Rock Werchter is a music festival held annually during the first weekend of the summer holidays in Werchter. It was first organised in 1974. Originally it was a double-festival, called "Rock Torhout-Werchter", with two festival areas on different places in Belgium: one in Torhout and one in Werchter, where the same artists performed the next day. Since 2003 the festival lasts four days. 6 times (between 2003 and 2014), the festival won the Arthur award for the best festival in the world of the International Live Music Conference. It's the largest music festival in Belgium and one of the largest festivals in Europe. Famous over the Belgian borders, each year many renowned groups and artists perform at Rock Werchter, and over 320,000 people come to the festival. There is also a "Rock Werchterroute", a cycling route, around Werchter and Leuven, which also organises an annual music festival, Marktrock.

=== Separate concerts ===

The next concerts were organized on the festival grounds outside the concept of Rock Werchter, or its satellite festivals T/W Classic and Werchter Boutique.

====

— Actions to take —
1/ From the Rock Werchter text, set down word for word the part that opens with the words containing "The next concerts" and closes with "and Werchter Boutique.".
2/ Answer these questions from the Rock Werchter text:
(a) In what year was the festival first organized?
(b) Since what year has the festival lasted four days?
(c) How many people come to the festival each year?
The rows play no part in this work.

— Data for analysis —
====

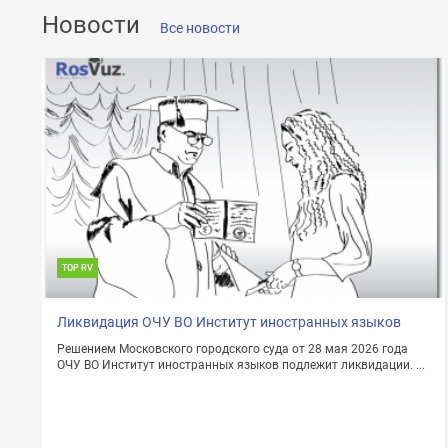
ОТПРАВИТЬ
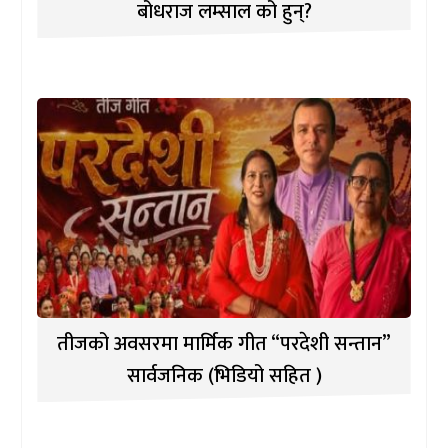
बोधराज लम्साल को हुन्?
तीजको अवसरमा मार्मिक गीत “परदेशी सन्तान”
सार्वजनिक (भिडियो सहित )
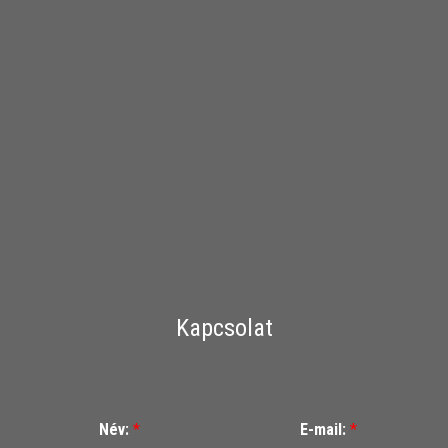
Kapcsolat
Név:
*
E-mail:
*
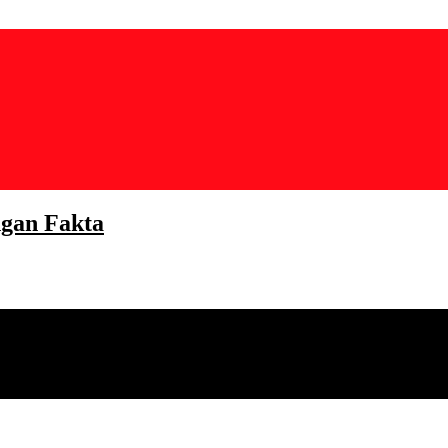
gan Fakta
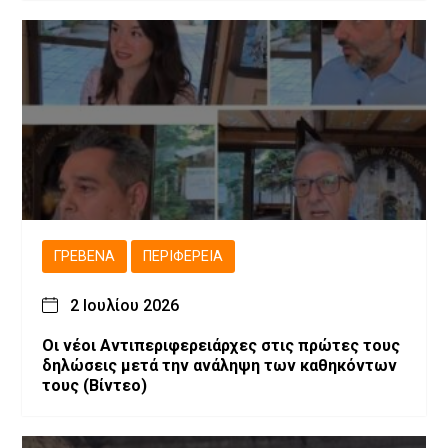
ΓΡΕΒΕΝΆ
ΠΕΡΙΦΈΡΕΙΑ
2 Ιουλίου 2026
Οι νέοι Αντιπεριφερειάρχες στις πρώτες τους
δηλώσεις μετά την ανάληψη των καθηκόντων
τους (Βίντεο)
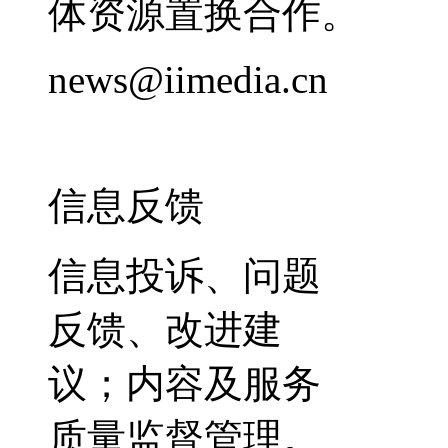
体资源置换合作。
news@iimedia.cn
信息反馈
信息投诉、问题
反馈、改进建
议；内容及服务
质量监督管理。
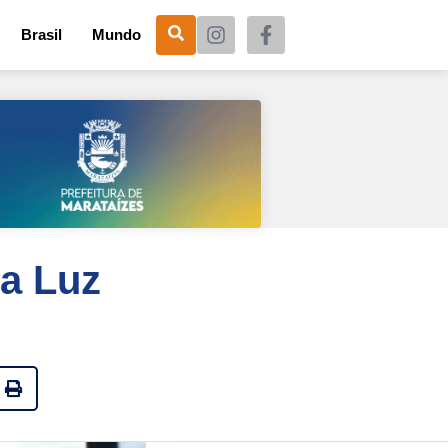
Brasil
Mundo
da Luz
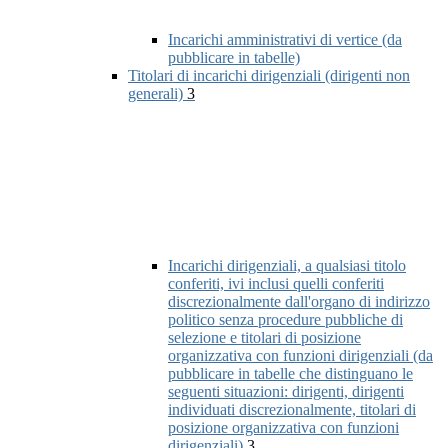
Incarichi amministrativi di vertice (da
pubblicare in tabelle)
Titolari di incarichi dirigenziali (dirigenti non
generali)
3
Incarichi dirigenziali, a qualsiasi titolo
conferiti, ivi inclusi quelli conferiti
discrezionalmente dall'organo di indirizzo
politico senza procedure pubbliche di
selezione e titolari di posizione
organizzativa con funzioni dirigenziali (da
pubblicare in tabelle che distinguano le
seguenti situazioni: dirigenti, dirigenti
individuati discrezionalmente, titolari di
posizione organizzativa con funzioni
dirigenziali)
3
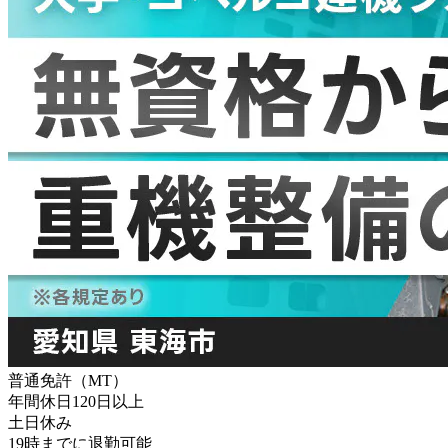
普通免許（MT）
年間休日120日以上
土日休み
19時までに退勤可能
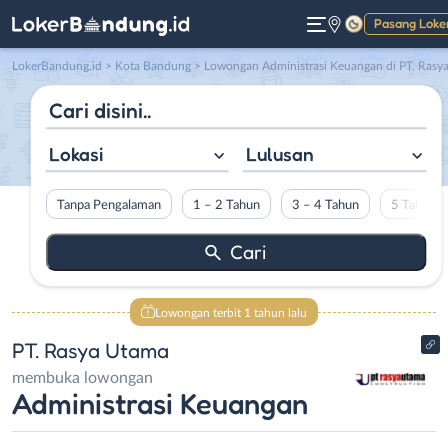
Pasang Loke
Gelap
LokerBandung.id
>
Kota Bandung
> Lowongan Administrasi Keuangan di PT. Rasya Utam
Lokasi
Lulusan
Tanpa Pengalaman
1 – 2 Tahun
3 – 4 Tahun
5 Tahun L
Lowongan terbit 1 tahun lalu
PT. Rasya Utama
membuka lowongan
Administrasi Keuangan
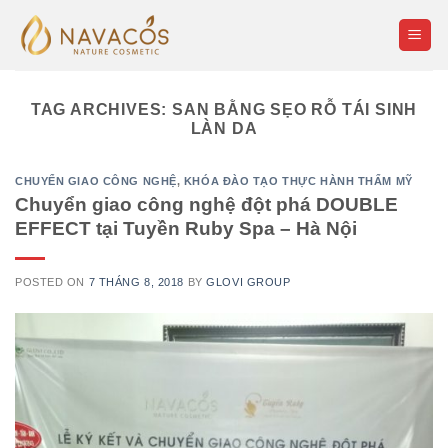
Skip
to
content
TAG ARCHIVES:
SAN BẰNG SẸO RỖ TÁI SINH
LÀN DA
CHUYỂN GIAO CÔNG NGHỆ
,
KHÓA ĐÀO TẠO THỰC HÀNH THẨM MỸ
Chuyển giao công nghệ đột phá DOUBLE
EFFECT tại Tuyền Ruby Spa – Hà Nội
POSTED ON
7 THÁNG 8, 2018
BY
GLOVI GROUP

====

— Task solutions —
1/
The next concerts were organized on the festival grounds outside the concept of Rock Werchter, or its satellite festivals T/W Classic and Werchter Boutique.

2/
(a) 1974
(b) 2003
(c) Over 320,000